◆ Task requirements: Rewrite these records with "Hadi Code Lab" renamed to "Hadi Dev Lab" wherever it occurs, keeping everything else the same, and leave the pictures out of your answer.

*** Begin section ***

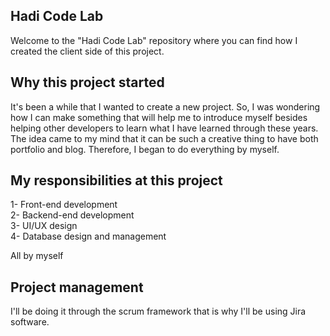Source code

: ## Hadi Code Lab

Welcome to the "Hadi Code Lab" repository where you can find how I created the client side of this project.

## Why this project started

It's been a while that I wanted to create a new project. So, I was wondering how I can make something that will help me to introduce myself besides helping other developers to learn what I have learned through these years. The idea came to my mind that it can be such a creative thing to have both portfolio and blog. Therefore, I began to do everything by myself.

## My responsibilities at this project

1- Front-end development
<br/>
2- Backend-end development
<br/>
3- UI/UX design
<br/>
4- Database design and management
<br/>

All by myself

## Project management

I'll be doing it through the scrum framework that is why I'll be using Jira software.

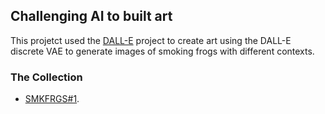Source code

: ## Challenging AI to built art

This projetct used the [DALL-E](https://openai.com/blog/dall-e/) project to create art using the DALL-E discrete VAE to generate images of smoking frogs with different contexts.

### The Collection

- [SMKFRGS#1](https://rovel.github.io/smkfrgs/collections/#1/1.html).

*** End section ***

◆ The answer:
Source code

: ## Hadi Dev Lab

Welcome to the "Hadi Dev Lab" repository where you can find how I created the client side of this project.

## Why this project started

It's been a while that I wanted to create a new project. So, I was wondering how I can make something that will help me to introduce myself besides helping other developers to learn what I have learned through these years. The idea came to my mind that it can be such a creative thing to have both portfolio and blog. Therefore, I began to do everything by myself.

## My responsibilities at this project

1- Front-end development
<br/>
2- Backend-end development
<br/>
3- UI/UX design
<br/>
4- Database design and management
<br/>

All by myself

## Project management

I'll be doing it through the scrum framework that is why I'll be using Jira software.

Source code

: ## Challenging AI to built art

This projetct used the [DALL-E](https://openai.com/blog/dall-e/) project to create art using the DALL-E discrete VAE to generate images of smoking frogs with different contexts.

### The Collection

- [SMKFRGS#1](https://rovel.github.io/smkfrgs/collections/#1/1.html).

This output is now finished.